4.4. The University of California, Irvine (UCI) Dataset
This data approached student achievement in secondary education for two Portuguese schools. The data attributes include student grades, demographic, social, and school-related features and were collected by using school reports and questionnaires at the University of Minho in Portugal [
60]. However, this dataset was published in The University of California, Irvine (UCI). Two datasets were provided regarding the performance of the two distinct subjects: Mathematics (mat) and Portuguese language (por). In [
60], the two datasets were modeled under binary/five-level classification and regression tasks. The evaluation was applied to three data sets: a math course, a Portuguese language course, and a fusion of the Math course and Portuguese language course. In this dataset, 32 features were applied by using the CNN classifier. The UCI dataset contains two datasets in the database based on two courses, and they are the Math course dataset with 395 samples and the Portuguese language course dataset with 649 samples, combined to obtain the overall samples of 1044 samples by fusing the Math and Portuguese language datasets [
60]. In addition, the data were divided into 80% for the training phase and 20% for the testing phase. The training set included 221 samples, the validation set contained 95 samples, and the testing phase included 79 samples for the Math course, as shown in
Table 1. In addition, for the Portuguese course (
Table 1), the training set contained 363 samples, the validation set 156 samples, and the testing set 130 samples. These datasets (UCI-Math and UCI-Por) were augmented similarly to the previous three datasets to increase the number of samples, as depicted in
Table 1. Furthermore, the augmented data for UCI-Math contains 50,560 overall samples, in which 28,313 and 12,135 were used in the training process as a training set and validation set, respectively. As for the remaining data 10,112 samples were applied in the testing process. On the other hand, the augmented UCI-Por set included 83,072 overall samples, including 64,519 samples for training and 19,938 samples for the validation set which where employed in the training phase, while 16,615 samples were utilized in the test phase.
Moreover, in this work, the division was used for the fusion between the Math course and the Portuguese language course. Consequently, for the fusion dataset, the training set included 584 samples, the validation had 251 samples, and the test had 209 samples. The augmented fused UCI dataset contained 133,623 samples, which were subdivided into 74,833, 32,072, and 26,726 samples for the training, validation, and testing set, respectively. The training set and validation set were used in the training process, while the testing set was using in the evaluation, as shown in the
Table 1.
4.5. Analytics Vidhya (AV) Dataset
This dataset can be categorized into five main features, namely, gender, race/ethnicity, parental level of education, lunch, and test preparation course. In addition, gender can be subdivided into male and female, according to the sex of the students. The ethnicity of students can be sub-classified into five groups (A, B, C, D, E). Depending on the parents’ final education, the parental level of education includes a bachelor’s degree, some college, master’s degree, and associate’s degree. Moreover, the fourth feature is lunch, which can be sub-categorized into standard or free and reduced, which was provided before the test. Finally, the last feature is a test preparation course, which was divided into complete or not complete before the test.

# [Exercise tasks]
A. In the text section on student performance datasets, list the five main features into which the Analytics Vidhya (AV) dataset is categorized.
B. Continue the text section on student performance datasets from its last sentence, keeping to its topic and style.
The material that follows is drawn from a separate source.

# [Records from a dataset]
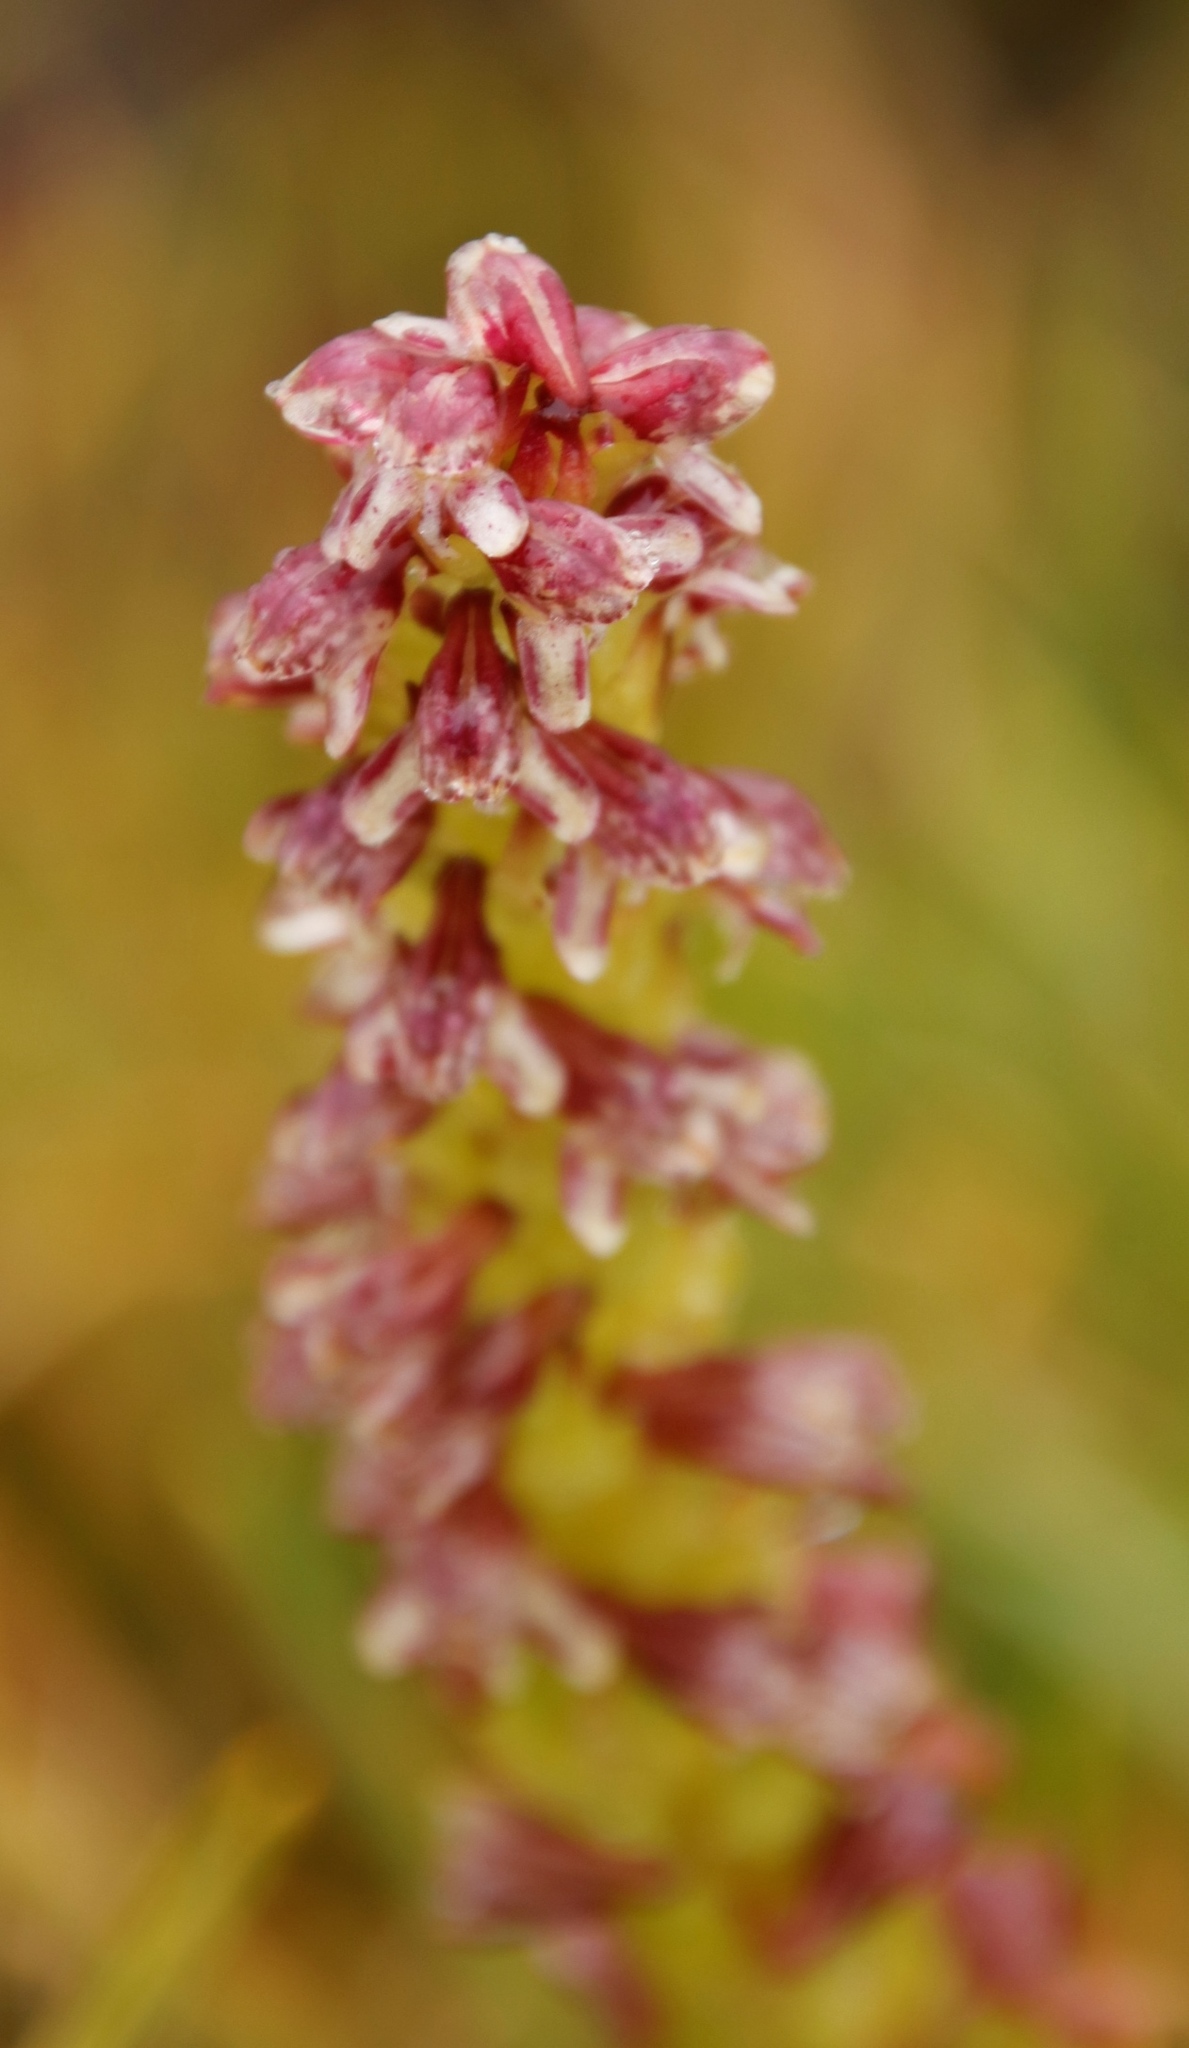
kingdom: Plantae
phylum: Tracheophyta
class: Liliopsida
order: Asparagales
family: Orchidaceae
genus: Disa
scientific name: Disa obtusa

# [Exercise responses]
A. gender, race/ethnicity, parental level of education, lunch, test preparation course

B.
In this dataset, there are three types of scores, namely, math, reading, and writing. In this paper, we applied a multi-target approach. The first target is math while the remaining scores (reading and writing) are treated as features to bring the total number of features to seven by adding these to the main five features. Similarly, for the reading target, we math and writing as a feature and these are added to the main five features to be seven features in total. Likewise, in the third stage, the target is writing while both math and reading are considered as features and added to the main five features to equal a total of seven features. To our knowledge, nobody else has evaluated this new 2023 database. The original number of samples is 1000 and this dataset was augmented similarly to the previous datasets to be 128,000 samples. The original AV dataset was found through this link (
https://www.analyticsvidhya.com/blog/2023/04/student-performance-analysis-and-prediction/, accessed on 5 June 2023). The same data division (80% and 20% for training and testing, respectively) was applied to this dataset, as shown in
Table 1.
5. Results and Discussions
5.1. Simulation 1
In Simulation 1, the proposed system employed the TMLCs methods by applying the seven classifiers mentioned in
Section 3, and the proposed system was evaluated by using only the House dataset. The features were renamed from F1 to F25 with the same sequence as the original file of the highly correlated data before normalization. However, the analyses used normalized features. One feature has a single unique value, and the highly correlated features as shown in
Table 2 below show seven features with a correlated magnitude greater than 0.65.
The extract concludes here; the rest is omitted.